Exercise inputs =
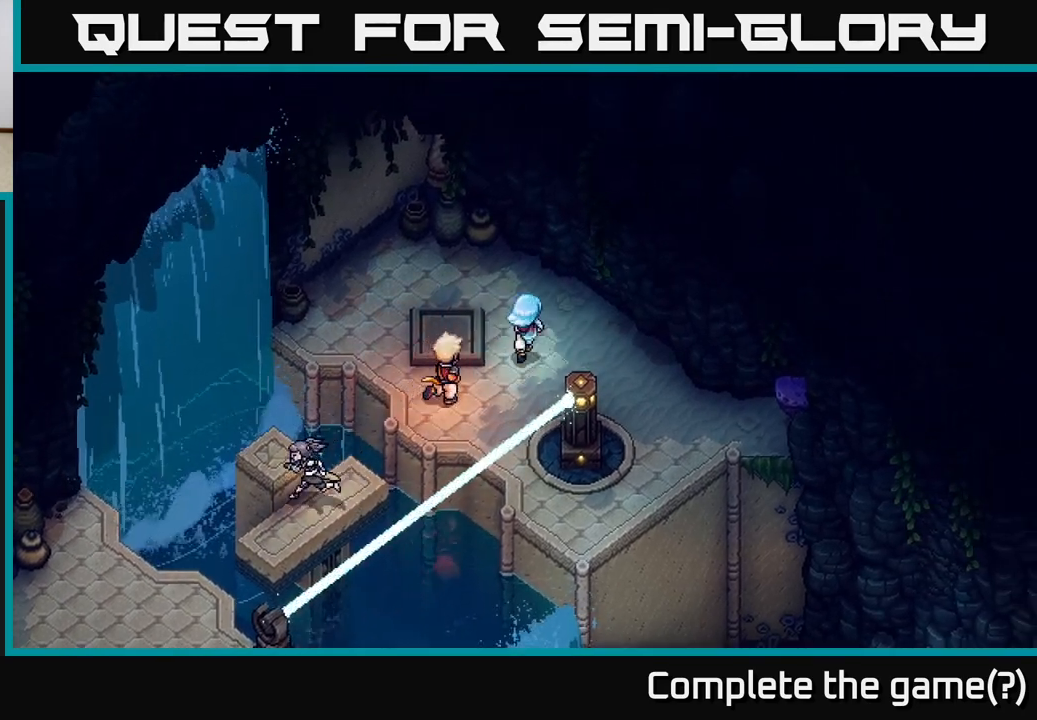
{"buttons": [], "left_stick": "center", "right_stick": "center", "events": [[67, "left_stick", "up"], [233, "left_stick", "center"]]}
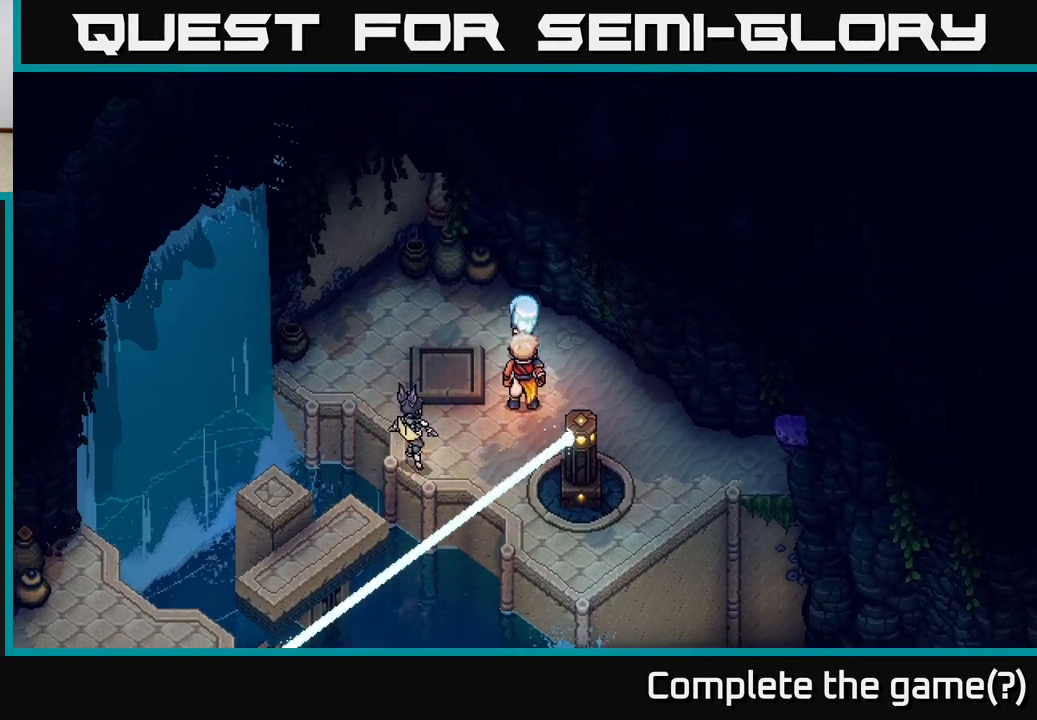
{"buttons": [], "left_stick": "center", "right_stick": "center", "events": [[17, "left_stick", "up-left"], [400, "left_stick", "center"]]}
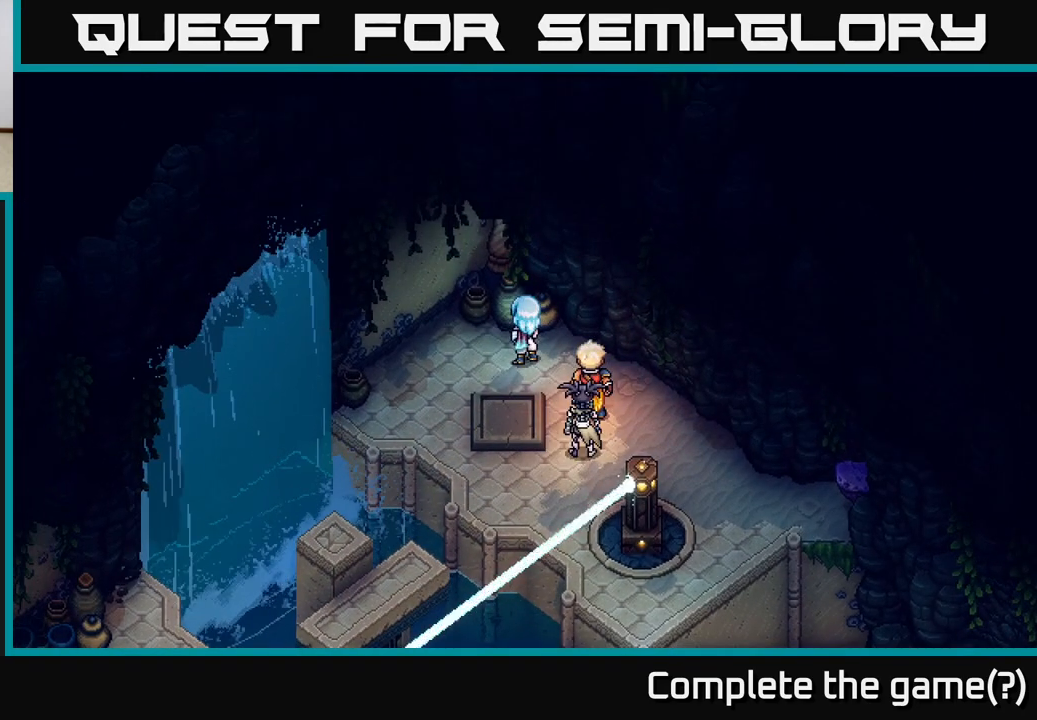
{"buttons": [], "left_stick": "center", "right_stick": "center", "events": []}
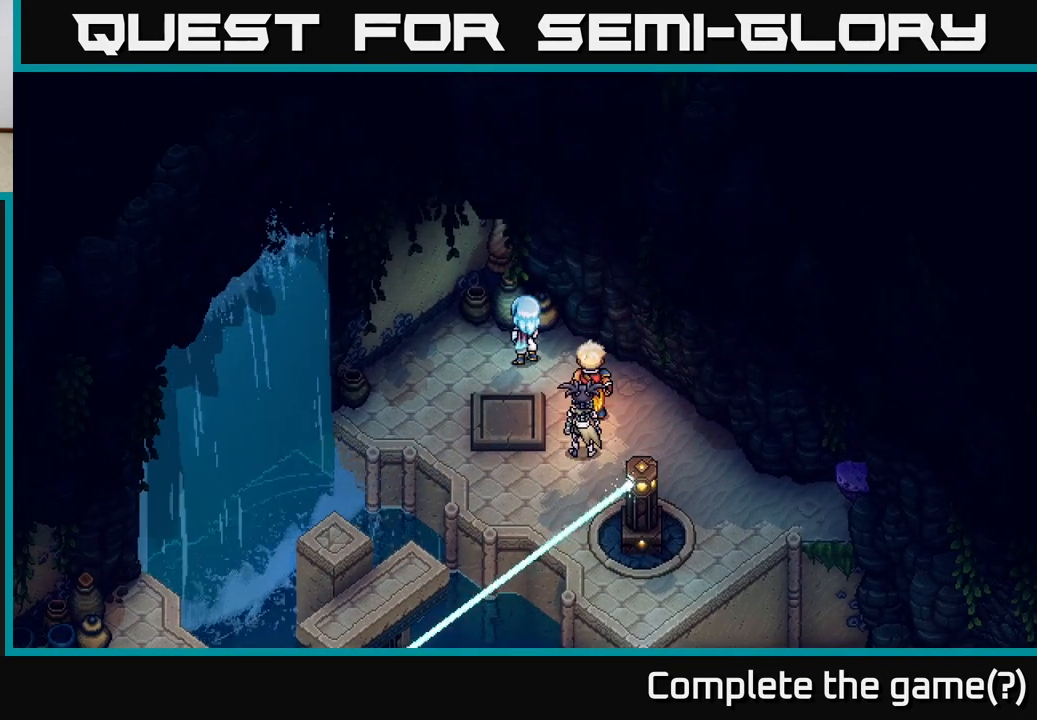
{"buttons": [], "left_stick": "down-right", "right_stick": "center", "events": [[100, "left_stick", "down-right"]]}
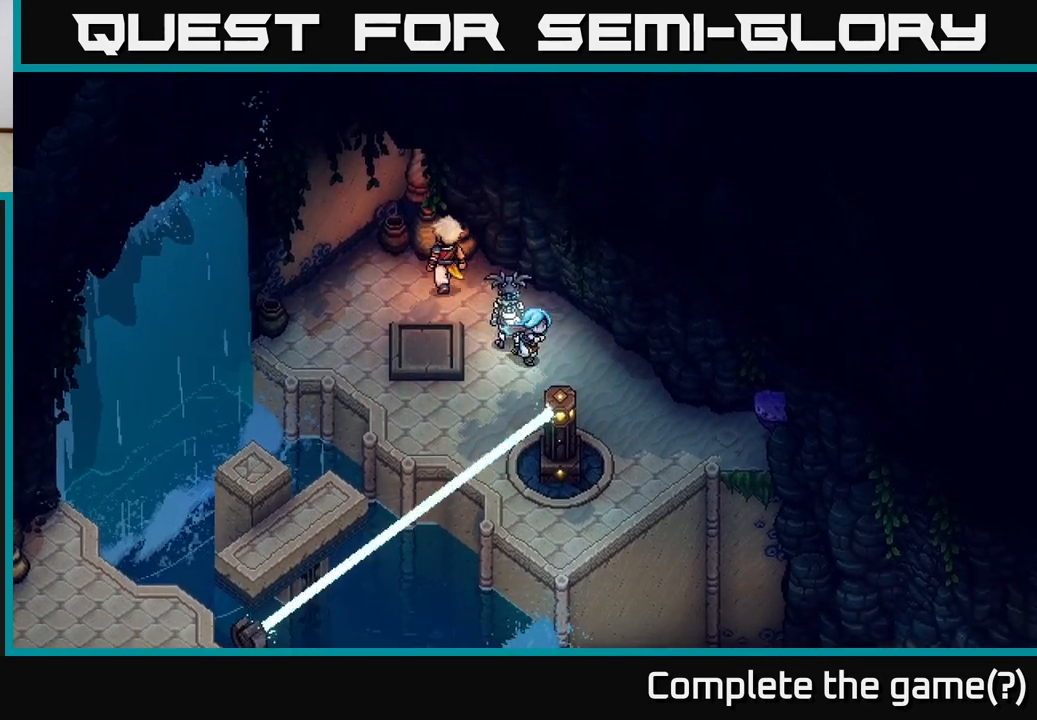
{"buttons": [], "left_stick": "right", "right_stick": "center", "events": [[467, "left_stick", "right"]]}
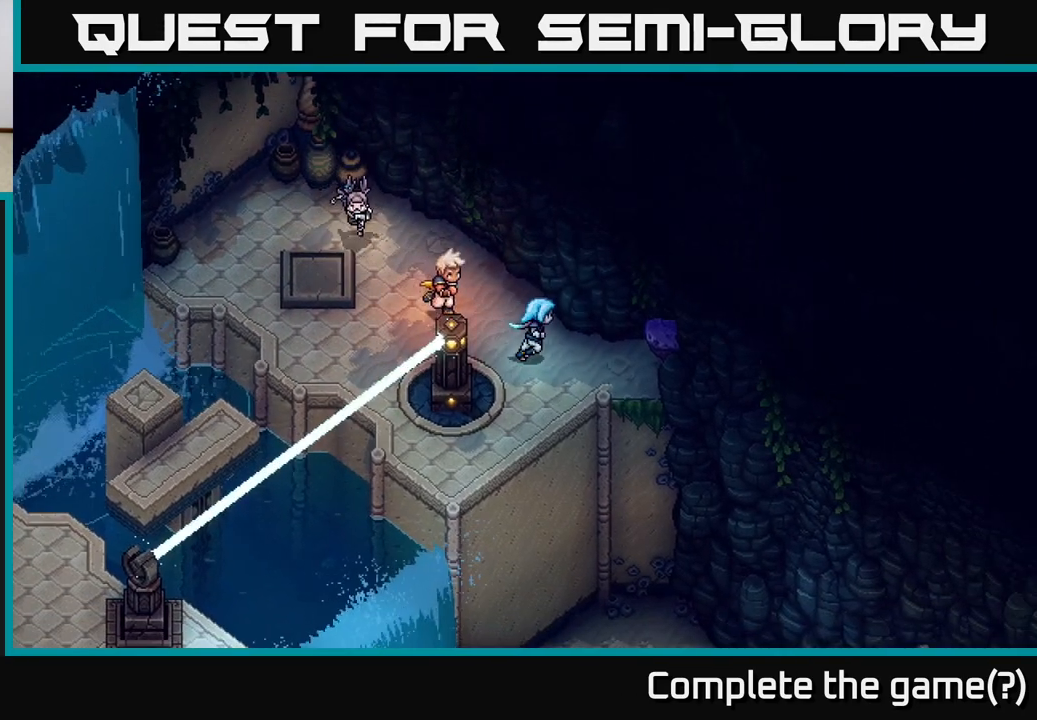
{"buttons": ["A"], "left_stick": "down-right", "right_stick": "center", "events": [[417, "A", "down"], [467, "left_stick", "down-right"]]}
* * *
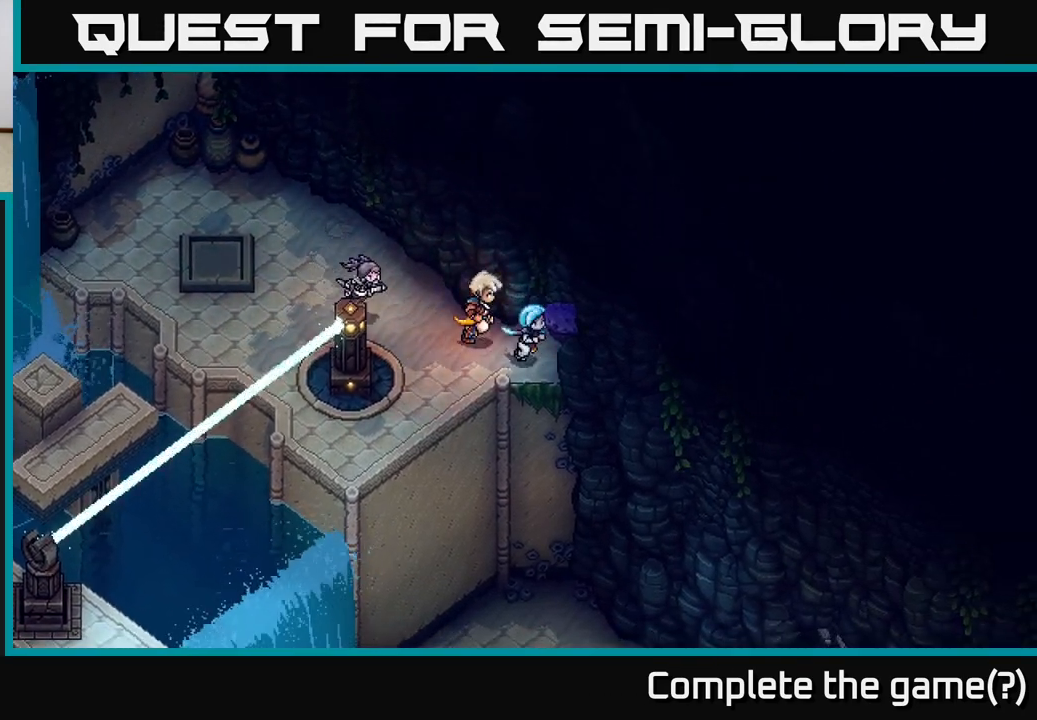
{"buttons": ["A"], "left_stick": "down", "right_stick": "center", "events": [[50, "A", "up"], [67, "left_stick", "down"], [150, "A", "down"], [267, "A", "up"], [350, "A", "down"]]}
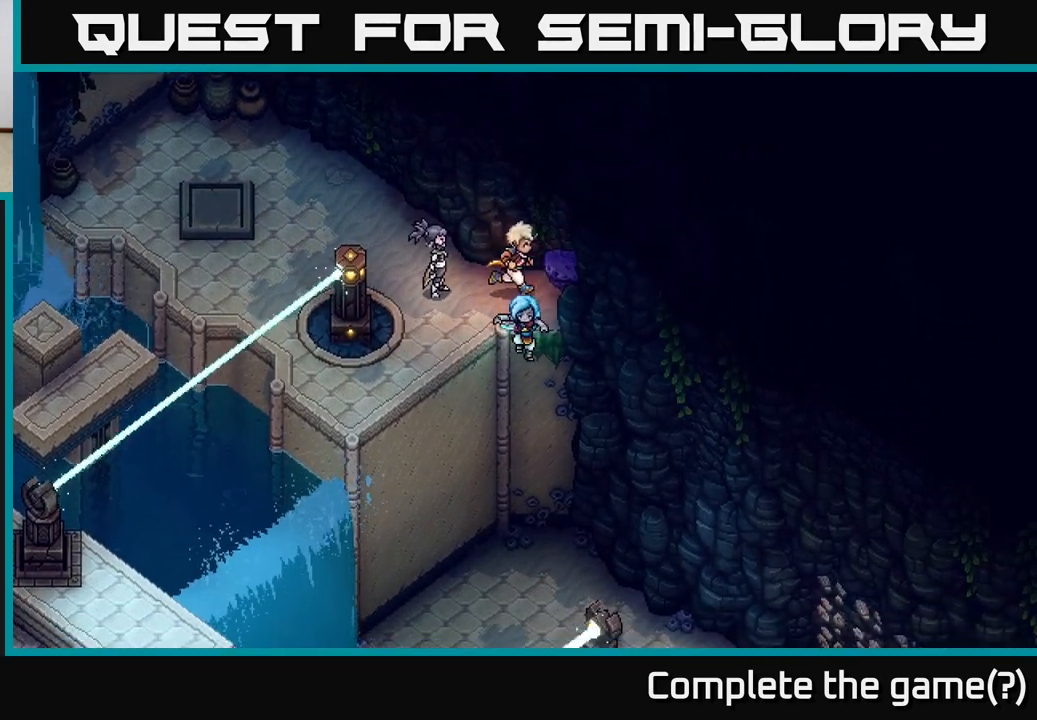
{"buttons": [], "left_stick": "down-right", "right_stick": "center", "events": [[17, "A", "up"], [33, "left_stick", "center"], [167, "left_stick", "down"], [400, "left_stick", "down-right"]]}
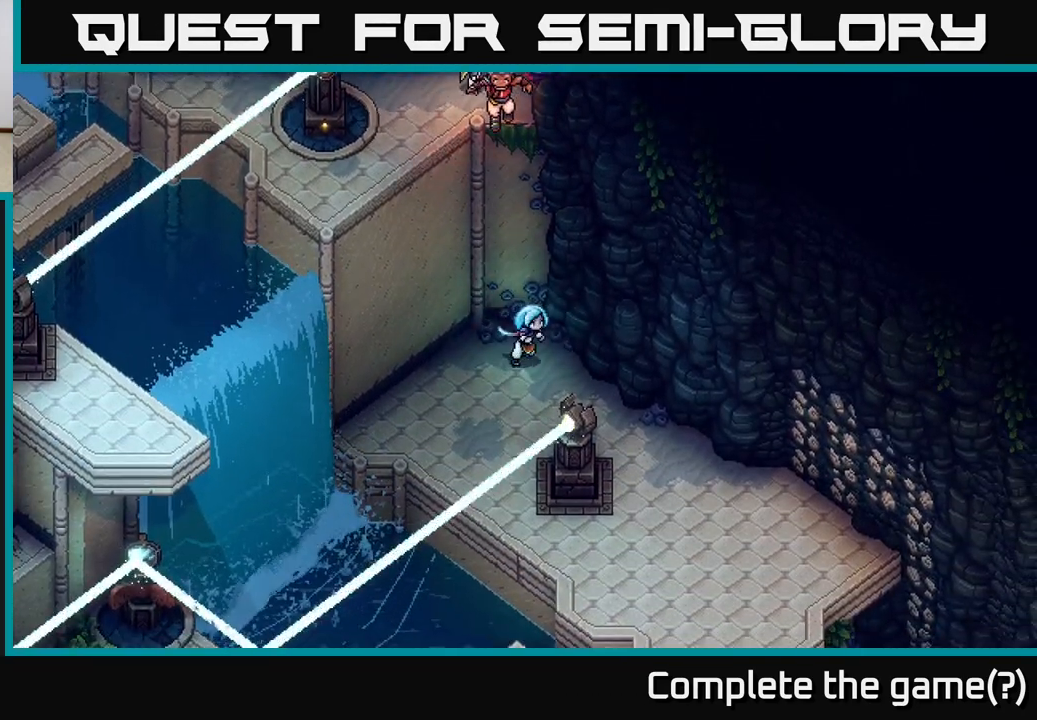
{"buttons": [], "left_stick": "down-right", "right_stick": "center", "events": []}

Work instructions =
Your reply should be one number: how many lines in this listing contain the string "down".

Task output =
5